The HLA Ligand Atlas: A novel immuno-oncology resource for T-cell antigen discovery.

Abstract

3128 Background: The human leukocyte antigen (HLA) complex regulates the adaptive immune response by showcasing the intracellular and extracellular protein content to the immune system, which is the basis for T cell-dependent tumor rejection. Therefore, a comprehensive map of the entirety of both HLA class I- and class II-presented peptides from various benign tissues is a highly sought after resource, as it enables the definition of tumor-association on the immunologically pivotal level of the HLA ligandome. Methods: Human tissue samples were snap frozen post mortem during autopsy. The study was approved by the local IRB. HLA ligands were immunopurified and characterized using an Orbitrap Fusion Lumos mass spectrometer coupled to an Ultimate 3000 RSLC Nano UHPLC System. Data acquisition was performed as technical triplicates in data-dependent mode, and data were analyzed using the containerized, computational pipeline MHCquant. Results: In this work, we describe the HLA Ligand Atlas, a comprehensive collection of matched HLA class I and class II ligandomes from 29 non-malignant tissues and 13 human subjects (208 samples in total), covering 38 HLA class I, and 17 HLA*DRB alleles and comprising 48,381 HLA class I and 16,146 HLA class II peptides. Nearly 50% of HLA ligands have not been previously described.

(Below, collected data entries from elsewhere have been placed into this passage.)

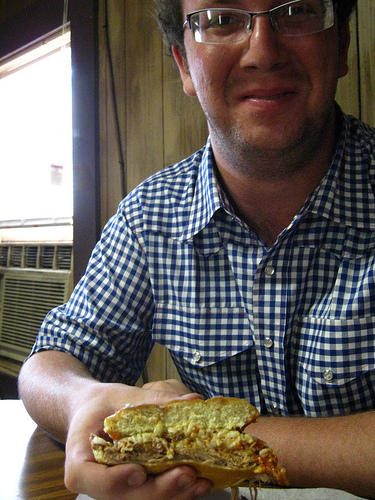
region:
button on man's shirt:
[266, 264, 274, 276]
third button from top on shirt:
[258, 330, 273, 345]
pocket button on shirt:
[191, 341, 197, 357]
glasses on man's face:
[185, 0, 348, 41]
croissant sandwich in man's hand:
[107, 398, 265, 473]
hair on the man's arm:
[330, 427, 358, 464]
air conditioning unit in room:
[3, 237, 72, 328]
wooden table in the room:
[21, 440, 60, 497]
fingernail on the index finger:
[127, 469, 147, 488]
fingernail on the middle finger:
[175, 473, 191, 490]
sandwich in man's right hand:
[91, 390, 289, 498]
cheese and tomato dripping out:
[236, 427, 289, 489]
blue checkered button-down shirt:
[27, 100, 374, 416]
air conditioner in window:
[0, 241, 72, 364]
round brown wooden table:
[1, 397, 82, 498]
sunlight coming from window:
[0, 19, 79, 219]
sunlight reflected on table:
[0, 398, 42, 499]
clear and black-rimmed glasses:
[175, 0, 346, 45]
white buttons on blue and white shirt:
[186, 260, 342, 417]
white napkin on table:
[60, 465, 373, 498]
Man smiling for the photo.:
[148, 1, 358, 170]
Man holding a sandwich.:
[79, 390, 307, 487]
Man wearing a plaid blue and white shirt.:
[33, 154, 372, 424]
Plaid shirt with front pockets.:
[147, 303, 372, 393]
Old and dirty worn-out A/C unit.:
[0, 214, 69, 322]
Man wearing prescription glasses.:
[180, 0, 347, 45]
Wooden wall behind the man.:
[100, 0, 167, 177]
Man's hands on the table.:
[1, 375, 262, 495]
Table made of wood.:
[0, 396, 32, 490]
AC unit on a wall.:
[2, 214, 73, 383]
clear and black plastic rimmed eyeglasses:
[181, 0, 339, 44]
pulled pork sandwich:
[89, 395, 290, 498]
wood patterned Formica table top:
[0, 398, 79, 498]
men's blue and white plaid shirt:
[23, 111, 373, 417]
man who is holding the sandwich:
[17, 0, 374, 498]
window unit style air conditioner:
[0, 236, 75, 364]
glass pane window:
[0, 30, 71, 224]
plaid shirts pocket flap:
[150, 303, 255, 367]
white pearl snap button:
[261, 336, 273, 348]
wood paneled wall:
[97, 0, 373, 390]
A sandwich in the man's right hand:
[98, 399, 284, 483]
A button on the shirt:
[321, 364, 333, 380]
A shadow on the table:
[23, 426, 74, 498]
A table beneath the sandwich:
[0, 397, 317, 498]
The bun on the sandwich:
[104, 397, 252, 429]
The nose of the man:
[243, 21, 285, 68]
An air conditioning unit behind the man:
[0, 241, 72, 366]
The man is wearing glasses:
[184, 1, 334, 40]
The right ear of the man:
[172, 37, 193, 93]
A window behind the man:
[0, 32, 69, 223]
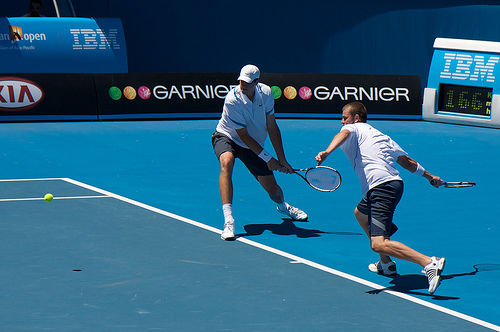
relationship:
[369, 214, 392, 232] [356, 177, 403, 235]
stripe on shorts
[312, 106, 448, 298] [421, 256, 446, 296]
man wearing shoe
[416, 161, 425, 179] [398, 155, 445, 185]
band on arm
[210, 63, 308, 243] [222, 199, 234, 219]
man wearing socks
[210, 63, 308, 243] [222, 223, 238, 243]
man wearing sneakers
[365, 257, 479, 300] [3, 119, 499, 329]
shadow on court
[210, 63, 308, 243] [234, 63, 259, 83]
man wearing hat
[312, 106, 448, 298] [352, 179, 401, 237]
man wearing shorts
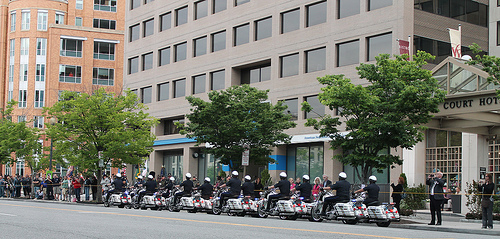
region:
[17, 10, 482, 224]
Picture taken outside.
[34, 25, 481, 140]
Picture taken during the day.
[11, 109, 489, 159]
Trees line the street.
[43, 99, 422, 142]
The trees are full of leaves.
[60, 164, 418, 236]
A procession of police officers.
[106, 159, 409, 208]
The police officers are riding motorcycles.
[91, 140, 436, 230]
The motorcycles are black and white.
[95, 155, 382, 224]
All of the officers are wearing helmets.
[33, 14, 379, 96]
Buildings in the background.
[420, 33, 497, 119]
The building says Court House.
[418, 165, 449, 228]
a man on the sidewalk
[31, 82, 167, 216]
a green tree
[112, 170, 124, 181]
a white helmet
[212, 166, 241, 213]
a man on the motorcycle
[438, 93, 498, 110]
black letters on the building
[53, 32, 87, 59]
the windows of a building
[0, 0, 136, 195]
an orange brick building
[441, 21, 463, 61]
a white banner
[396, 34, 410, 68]
a red banner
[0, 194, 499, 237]
a gray asphalt street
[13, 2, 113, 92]
this is a building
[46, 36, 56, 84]
the building is brown in color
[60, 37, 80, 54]
this is the window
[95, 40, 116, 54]
the window is closed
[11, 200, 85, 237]
this is the road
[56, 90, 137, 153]
this is a tree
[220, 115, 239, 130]
the tree has green leaves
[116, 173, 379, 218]
these are motorists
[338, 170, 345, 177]
this is a helmet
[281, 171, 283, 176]
the helmet is white in color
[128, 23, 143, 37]
a widow on a building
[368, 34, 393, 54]
a widow on a building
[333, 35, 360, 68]
a widow on a building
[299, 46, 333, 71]
a widow on a building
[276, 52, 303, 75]
a widow on a building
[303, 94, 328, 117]
a widow on a building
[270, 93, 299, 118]
a widow on a building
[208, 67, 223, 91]
a widow on a building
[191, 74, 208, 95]
a widow on a building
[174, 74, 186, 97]
a widow on a building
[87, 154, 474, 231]
There are many motorcycles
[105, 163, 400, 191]
The people are wearing helmets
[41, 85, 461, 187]
The trees are green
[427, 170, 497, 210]
People are taking photos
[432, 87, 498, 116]
This is the court house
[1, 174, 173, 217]
People line the streets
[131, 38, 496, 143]
There are many windows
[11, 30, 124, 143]
This building is brick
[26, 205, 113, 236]
The road has lines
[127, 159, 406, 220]
The people are wearing black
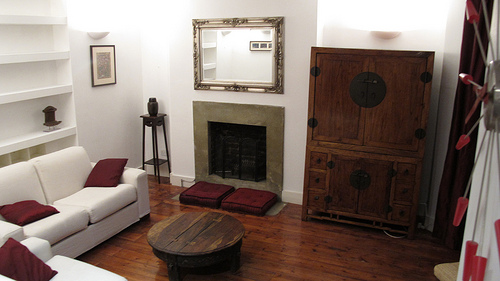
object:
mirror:
[191, 16, 285, 94]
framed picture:
[89, 44, 117, 86]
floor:
[259, 237, 404, 280]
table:
[146, 211, 247, 281]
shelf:
[0, 12, 79, 169]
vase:
[147, 97, 159, 117]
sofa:
[0, 144, 154, 259]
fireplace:
[206, 121, 268, 184]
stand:
[139, 113, 172, 185]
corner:
[129, 1, 154, 177]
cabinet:
[301, 45, 436, 241]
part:
[209, 122, 221, 130]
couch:
[0, 146, 152, 281]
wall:
[317, 0, 467, 51]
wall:
[68, 1, 145, 172]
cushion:
[53, 182, 138, 224]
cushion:
[22, 208, 90, 246]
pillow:
[85, 158, 130, 188]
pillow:
[0, 199, 61, 226]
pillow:
[0, 237, 58, 281]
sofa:
[0, 236, 129, 281]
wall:
[138, 0, 318, 205]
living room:
[0, 0, 500, 281]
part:
[113, 98, 128, 135]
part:
[148, 120, 153, 125]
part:
[78, 187, 118, 222]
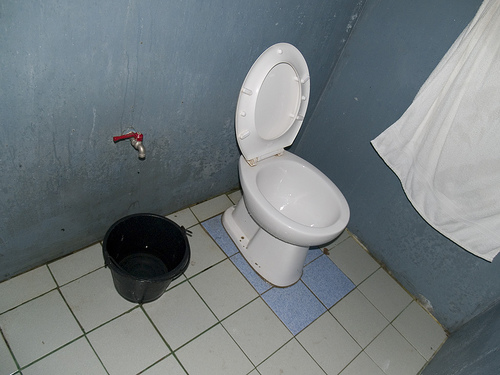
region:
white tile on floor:
[0, 269, 55, 308]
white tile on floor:
[3, 286, 80, 363]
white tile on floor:
[22, 335, 109, 372]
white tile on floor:
[83, 306, 170, 373]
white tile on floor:
[60, 265, 140, 335]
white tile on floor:
[141, 280, 219, 349]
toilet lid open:
[208, 22, 358, 295]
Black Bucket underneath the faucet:
[91, 209, 214, 321]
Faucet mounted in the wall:
[94, 105, 163, 169]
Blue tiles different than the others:
[198, 190, 375, 338]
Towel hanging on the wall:
[362, 41, 499, 309]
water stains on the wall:
[5, 58, 233, 238]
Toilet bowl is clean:
[243, 152, 364, 259]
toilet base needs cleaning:
[221, 210, 296, 303]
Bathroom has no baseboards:
[5, 10, 499, 373]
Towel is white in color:
[363, 10, 498, 272]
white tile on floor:
[9, 281, 71, 311]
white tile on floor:
[198, 251, 263, 326]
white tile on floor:
[234, 300, 283, 370]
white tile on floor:
[338, 276, 391, 348]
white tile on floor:
[403, 305, 447, 349]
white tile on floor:
[296, 326, 356, 373]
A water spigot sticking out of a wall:
[113, 121, 149, 167]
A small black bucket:
[103, 210, 190, 304]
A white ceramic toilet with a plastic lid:
[220, 42, 351, 289]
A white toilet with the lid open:
[221, 40, 351, 288]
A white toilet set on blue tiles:
[201, 43, 356, 339]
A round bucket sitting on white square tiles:
[101, 208, 191, 307]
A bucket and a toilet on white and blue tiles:
[101, 40, 351, 304]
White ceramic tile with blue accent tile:
[2, 187, 449, 372]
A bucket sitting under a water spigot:
[102, 129, 191, 302]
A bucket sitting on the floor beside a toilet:
[102, 42, 351, 302]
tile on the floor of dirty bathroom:
[260, 273, 330, 337]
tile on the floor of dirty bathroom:
[218, 294, 295, 367]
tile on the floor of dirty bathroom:
[137, 279, 219, 349]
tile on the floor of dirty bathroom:
[170, 320, 259, 373]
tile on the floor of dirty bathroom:
[82, 299, 172, 373]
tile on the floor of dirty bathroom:
[1, 280, 84, 368]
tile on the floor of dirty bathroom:
[197, 206, 242, 256]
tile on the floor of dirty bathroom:
[390, 297, 454, 361]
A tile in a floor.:
[141, 275, 242, 362]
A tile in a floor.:
[218, 285, 288, 362]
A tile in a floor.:
[283, 305, 353, 367]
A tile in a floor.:
[324, 279, 386, 339]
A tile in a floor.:
[148, 291, 227, 336]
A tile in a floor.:
[48, 257, 153, 322]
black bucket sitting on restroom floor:
[102, 213, 189, 305]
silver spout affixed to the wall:
[111, 130, 147, 162]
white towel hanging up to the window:
[369, 2, 498, 261]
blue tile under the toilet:
[199, 208, 245, 266]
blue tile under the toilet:
[229, 250, 296, 308]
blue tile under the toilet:
[261, 282, 325, 342]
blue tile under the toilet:
[301, 255, 356, 309]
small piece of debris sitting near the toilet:
[321, 248, 332, 255]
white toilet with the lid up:
[222, 43, 351, 287]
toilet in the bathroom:
[191, 52, 388, 261]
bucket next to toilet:
[78, 185, 213, 319]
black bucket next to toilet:
[38, 189, 210, 362]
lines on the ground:
[164, 287, 292, 360]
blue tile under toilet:
[269, 255, 358, 344]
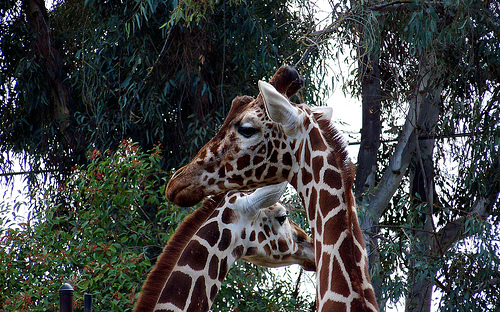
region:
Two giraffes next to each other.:
[167, 72, 364, 296]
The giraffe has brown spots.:
[294, 139, 350, 263]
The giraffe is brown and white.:
[149, 153, 376, 286]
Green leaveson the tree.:
[74, 15, 225, 114]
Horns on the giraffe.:
[263, 55, 303, 88]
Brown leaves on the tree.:
[47, 208, 146, 280]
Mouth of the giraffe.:
[159, 163, 203, 215]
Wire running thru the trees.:
[19, 120, 490, 147]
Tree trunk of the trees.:
[368, 82, 445, 297]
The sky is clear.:
[212, 15, 393, 115]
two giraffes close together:
[144, 54, 362, 305]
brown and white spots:
[297, 157, 348, 304]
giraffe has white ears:
[270, 73, 310, 133]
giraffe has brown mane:
[134, 178, 208, 288]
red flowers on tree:
[22, 145, 169, 302]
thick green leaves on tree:
[42, 0, 363, 125]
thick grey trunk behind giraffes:
[314, 64, 471, 304]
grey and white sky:
[300, 18, 378, 125]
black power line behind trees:
[332, 127, 497, 172]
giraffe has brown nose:
[174, 141, 212, 203]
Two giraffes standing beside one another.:
[135, 64, 370, 308]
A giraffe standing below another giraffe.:
[136, 186, 313, 310]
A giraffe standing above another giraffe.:
[166, 62, 377, 310]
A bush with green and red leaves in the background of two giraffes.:
[1, 143, 163, 308]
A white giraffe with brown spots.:
[168, 63, 374, 307]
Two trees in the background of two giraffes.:
[336, 1, 493, 306]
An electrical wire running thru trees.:
[345, 128, 497, 144]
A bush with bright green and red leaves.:
[0, 142, 164, 307]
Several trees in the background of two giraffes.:
[1, 1, 211, 146]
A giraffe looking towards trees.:
[136, 182, 307, 306]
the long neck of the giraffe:
[137, 204, 233, 309]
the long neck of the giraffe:
[297, 123, 367, 309]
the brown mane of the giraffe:
[312, 110, 363, 245]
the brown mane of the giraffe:
[137, 188, 216, 310]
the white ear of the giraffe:
[243, 176, 283, 208]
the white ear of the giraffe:
[260, 79, 295, 121]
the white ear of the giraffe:
[315, 100, 338, 124]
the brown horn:
[260, 62, 293, 104]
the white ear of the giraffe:
[286, 75, 304, 100]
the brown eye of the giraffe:
[275, 208, 287, 225]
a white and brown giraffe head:
[155, 70, 355, 197]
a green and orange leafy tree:
[5, 148, 140, 295]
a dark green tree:
[3, 3, 220, 133]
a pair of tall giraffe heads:
[131, 63, 381, 310]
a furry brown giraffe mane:
[317, 113, 359, 216]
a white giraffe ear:
[256, 76, 304, 133]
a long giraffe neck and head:
[165, 69, 383, 310]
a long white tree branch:
[403, 2, 496, 309]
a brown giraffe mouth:
[161, 168, 201, 206]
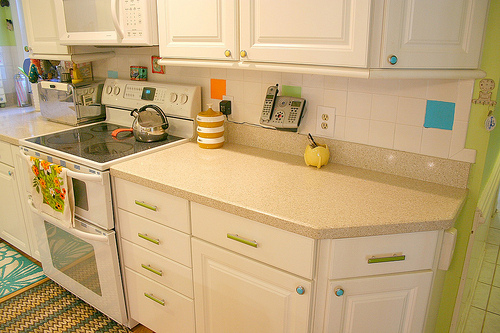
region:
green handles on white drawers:
[113, 180, 193, 332]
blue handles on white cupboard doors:
[254, 260, 387, 332]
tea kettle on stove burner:
[116, 87, 195, 149]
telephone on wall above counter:
[237, 78, 341, 170]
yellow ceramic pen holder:
[287, 122, 348, 189]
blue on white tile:
[404, 85, 489, 175]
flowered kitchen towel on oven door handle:
[19, 136, 133, 330]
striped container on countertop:
[187, 98, 241, 163]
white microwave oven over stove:
[47, 4, 192, 181]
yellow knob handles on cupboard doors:
[199, 0, 319, 82]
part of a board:
[338, 17, 378, 69]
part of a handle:
[291, 273, 302, 304]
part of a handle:
[240, 228, 258, 256]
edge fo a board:
[218, 260, 238, 286]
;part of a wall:
[327, 112, 369, 202]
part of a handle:
[227, 216, 255, 284]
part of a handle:
[144, 197, 156, 212]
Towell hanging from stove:
[24, 159, 76, 222]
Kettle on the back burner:
[126, 99, 167, 144]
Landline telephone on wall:
[254, 79, 307, 133]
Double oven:
[26, 156, 130, 327]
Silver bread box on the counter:
[35, 75, 107, 125]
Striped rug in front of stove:
[0, 269, 125, 331]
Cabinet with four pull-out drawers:
[111, 171, 197, 331]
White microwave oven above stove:
[56, 0, 157, 47]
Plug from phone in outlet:
[217, 94, 234, 119]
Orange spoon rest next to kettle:
[109, 125, 139, 139]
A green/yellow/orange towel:
[18, 155, 78, 232]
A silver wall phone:
[245, 80, 310, 135]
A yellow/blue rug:
[0, 275, 135, 325]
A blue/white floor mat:
[0, 235, 50, 300]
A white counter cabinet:
[185, 230, 315, 330]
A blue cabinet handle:
[290, 280, 310, 295]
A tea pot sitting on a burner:
[120, 100, 170, 145]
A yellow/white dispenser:
[190, 95, 230, 150]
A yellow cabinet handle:
[220, 45, 235, 57]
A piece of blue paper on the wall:
[416, 95, 459, 136]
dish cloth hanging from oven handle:
[23, 152, 79, 223]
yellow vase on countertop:
[303, 142, 331, 168]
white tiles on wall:
[99, 59, 471, 150]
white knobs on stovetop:
[101, 84, 187, 106]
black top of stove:
[34, 124, 163, 157]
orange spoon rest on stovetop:
[109, 132, 131, 137]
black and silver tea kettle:
[127, 102, 173, 142]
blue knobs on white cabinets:
[295, 284, 345, 296]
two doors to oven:
[14, 149, 124, 322]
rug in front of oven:
[6, 272, 136, 331]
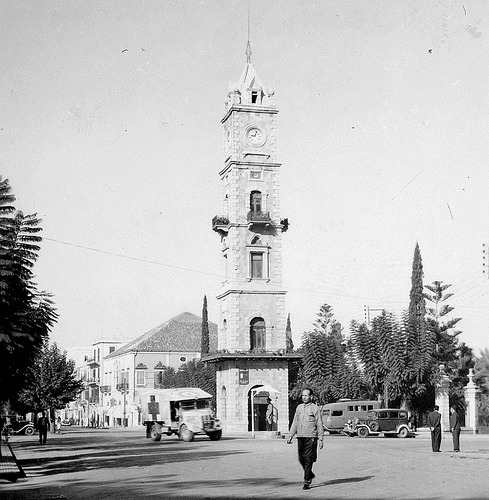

The HLA Ligand Atlas is publicly available as a raw data resource, but also in the form of a user-friendly web interface that allows users to quickly formulate complex queries against the data set. Both downloadable data and the query interface are available at www.hla-ligand-atlas.org. Conclusions: This data set provides a valuable tool for research in diverse fields such as systems biology, general immunology, autoimmune disease and organ transplantation. Most importantly, the HLA Ligand Atlas provides essential information for translational applications in immuno-oncology. The knowledge of HLA ligands from benign tissues strongly supports the informed design of proteogenomic HLA-dependent target discovery approaches.